Fragmento proporcionado
--
Se
trata de un breve tratado apologético dirigido a un tal Diogneto que, al
parecer, había preguntado acerca de algunas cosas que le llamaban la atención
sobre las creencias y modo de vida de los cristianos: "Cuál es ese Dios en
el que tanto confían; cuál es esa religión que les lleva a todos ellos a
desdeñar al mundo y a despreciar la muerte, sin que admitan, por una parte, los
dioses de los griegos, ni guarden, por otra, las supersticiones de los judíos;
cuál es ese amor que se tienen unos a otros, y por qué esta nueva raza o modo
de vida apareció ahora y no antes» (Cap. 1).
--
Registros proporcionados
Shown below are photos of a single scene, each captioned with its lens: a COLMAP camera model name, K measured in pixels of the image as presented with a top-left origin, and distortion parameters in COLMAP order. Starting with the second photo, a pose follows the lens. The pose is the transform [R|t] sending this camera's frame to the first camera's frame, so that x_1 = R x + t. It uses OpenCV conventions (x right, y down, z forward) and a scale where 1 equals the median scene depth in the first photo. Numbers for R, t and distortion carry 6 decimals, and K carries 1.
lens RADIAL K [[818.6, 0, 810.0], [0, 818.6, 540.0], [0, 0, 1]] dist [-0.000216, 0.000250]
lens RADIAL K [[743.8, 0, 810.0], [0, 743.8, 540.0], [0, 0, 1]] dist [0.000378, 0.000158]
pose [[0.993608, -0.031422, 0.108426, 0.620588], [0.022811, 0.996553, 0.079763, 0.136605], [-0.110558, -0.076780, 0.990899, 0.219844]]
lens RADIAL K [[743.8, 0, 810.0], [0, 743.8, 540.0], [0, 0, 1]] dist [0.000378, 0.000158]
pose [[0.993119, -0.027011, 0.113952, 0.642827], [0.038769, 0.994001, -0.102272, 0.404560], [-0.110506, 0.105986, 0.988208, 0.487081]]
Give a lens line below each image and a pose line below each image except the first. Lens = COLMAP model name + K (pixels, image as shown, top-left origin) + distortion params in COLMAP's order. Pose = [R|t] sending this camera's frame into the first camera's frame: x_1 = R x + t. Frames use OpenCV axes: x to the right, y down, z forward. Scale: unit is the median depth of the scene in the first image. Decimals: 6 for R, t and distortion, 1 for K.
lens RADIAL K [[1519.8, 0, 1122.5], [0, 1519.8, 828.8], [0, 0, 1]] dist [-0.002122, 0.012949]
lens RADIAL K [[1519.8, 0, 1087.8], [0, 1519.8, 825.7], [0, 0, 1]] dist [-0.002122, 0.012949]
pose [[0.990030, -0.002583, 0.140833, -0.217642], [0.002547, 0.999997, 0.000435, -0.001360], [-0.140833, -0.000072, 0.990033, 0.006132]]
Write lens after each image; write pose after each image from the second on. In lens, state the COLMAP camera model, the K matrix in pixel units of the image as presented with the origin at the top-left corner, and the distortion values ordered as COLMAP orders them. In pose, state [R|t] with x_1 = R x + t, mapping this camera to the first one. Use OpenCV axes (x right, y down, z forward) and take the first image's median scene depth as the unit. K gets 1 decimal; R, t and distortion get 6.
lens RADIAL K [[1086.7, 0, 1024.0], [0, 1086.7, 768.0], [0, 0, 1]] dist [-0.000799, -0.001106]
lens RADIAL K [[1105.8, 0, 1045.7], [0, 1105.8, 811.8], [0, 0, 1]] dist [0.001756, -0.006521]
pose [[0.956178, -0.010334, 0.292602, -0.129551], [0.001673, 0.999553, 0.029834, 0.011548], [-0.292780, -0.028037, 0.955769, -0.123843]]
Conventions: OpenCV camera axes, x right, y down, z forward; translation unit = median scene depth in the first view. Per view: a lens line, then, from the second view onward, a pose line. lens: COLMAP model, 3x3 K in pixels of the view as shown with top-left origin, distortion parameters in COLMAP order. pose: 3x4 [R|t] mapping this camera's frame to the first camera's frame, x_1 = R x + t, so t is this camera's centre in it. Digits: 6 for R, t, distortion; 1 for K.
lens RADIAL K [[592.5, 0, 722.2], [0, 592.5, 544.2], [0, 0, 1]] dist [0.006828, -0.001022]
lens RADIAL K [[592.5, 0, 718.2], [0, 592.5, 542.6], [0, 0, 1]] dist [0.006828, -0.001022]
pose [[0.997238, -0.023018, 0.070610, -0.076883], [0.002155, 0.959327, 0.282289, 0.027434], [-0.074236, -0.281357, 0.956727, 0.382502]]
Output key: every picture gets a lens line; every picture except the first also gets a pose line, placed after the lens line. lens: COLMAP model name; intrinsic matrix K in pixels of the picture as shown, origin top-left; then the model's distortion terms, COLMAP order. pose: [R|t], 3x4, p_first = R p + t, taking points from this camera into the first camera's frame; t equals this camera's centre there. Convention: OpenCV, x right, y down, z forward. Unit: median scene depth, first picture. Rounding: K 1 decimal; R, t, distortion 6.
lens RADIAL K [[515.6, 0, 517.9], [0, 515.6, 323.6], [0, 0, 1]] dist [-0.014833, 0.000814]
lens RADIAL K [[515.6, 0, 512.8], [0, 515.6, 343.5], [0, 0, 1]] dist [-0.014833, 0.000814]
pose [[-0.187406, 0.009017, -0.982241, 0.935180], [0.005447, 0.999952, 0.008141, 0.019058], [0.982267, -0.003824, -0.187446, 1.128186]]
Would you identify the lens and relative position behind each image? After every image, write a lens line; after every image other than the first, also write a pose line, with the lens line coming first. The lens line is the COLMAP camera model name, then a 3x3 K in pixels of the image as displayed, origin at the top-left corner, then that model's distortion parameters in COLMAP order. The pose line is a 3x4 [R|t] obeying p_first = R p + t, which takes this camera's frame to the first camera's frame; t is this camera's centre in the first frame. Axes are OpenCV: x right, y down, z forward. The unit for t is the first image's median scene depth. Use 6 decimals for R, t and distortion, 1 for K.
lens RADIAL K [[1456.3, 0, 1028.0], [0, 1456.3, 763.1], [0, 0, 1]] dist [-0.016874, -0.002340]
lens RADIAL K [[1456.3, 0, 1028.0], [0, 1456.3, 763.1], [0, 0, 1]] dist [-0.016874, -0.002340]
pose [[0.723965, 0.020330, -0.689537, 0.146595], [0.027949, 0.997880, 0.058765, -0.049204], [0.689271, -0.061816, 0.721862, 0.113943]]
--
Aplica lo leído
- a) Responde a estas preguntas según el fragmento:
(i) ¿A quién va dirigido el breve tratado apologético?
(ii) ¿De quiénes son los dioses que los cristianos no admiten?
(iii) ¿Qué es lo que los cristianos no guardan de los judíos?
- b) Copia de nuevo los registros sustituyendo "Output key" por "Output format" y sin ningún otro cambio. Empieza en la línea que contiene "Output key: every" y termina después de la que contiene "-0.003824, -0.187446, 1.128186]]".
Los registros no guardan ninguna relación con el fragmento.

Lista de respuestas
- a)
(i) A un tal Diogneto.
(ii) De los griegos.
(iii) Sus supersticiones.

- b)
Output format: every picture gets a lens line; every picture except the first also gets a pose line, placed after the lens line. lens: COLMAP model name; intrinsic matrix K in pixels of the picture as shown, origin top-left; then the model's distortion terms, COLMAP order. pose: [R|t], 3x4, p_first = R p + t, taking points from this camera into the first camera's frame; t equals this camera's centre there. Convention: OpenCV, x right, y down, z forward. Unit: median scene depth, first picture. Rounding: K 1 decimal; R, t, distortion 6.
lens RADIAL K [[515.6, 0, 517.9], [0, 515.6, 323.6], [0, 0, 1]] dist [-0.014833, 0.000814]
lens RADIAL K [[515.6, 0, 512.8], [0, 515.6, 343.5], [0, 0, 1]] dist [-0.014833, 0.000814]
pose [[-0.187406, 0.009017, -0.982241, 0.935180], [0.005447, 0.999952, 0.008141, 0.019058], [0.982267, -0.003824, -0.187446, 1.128186]]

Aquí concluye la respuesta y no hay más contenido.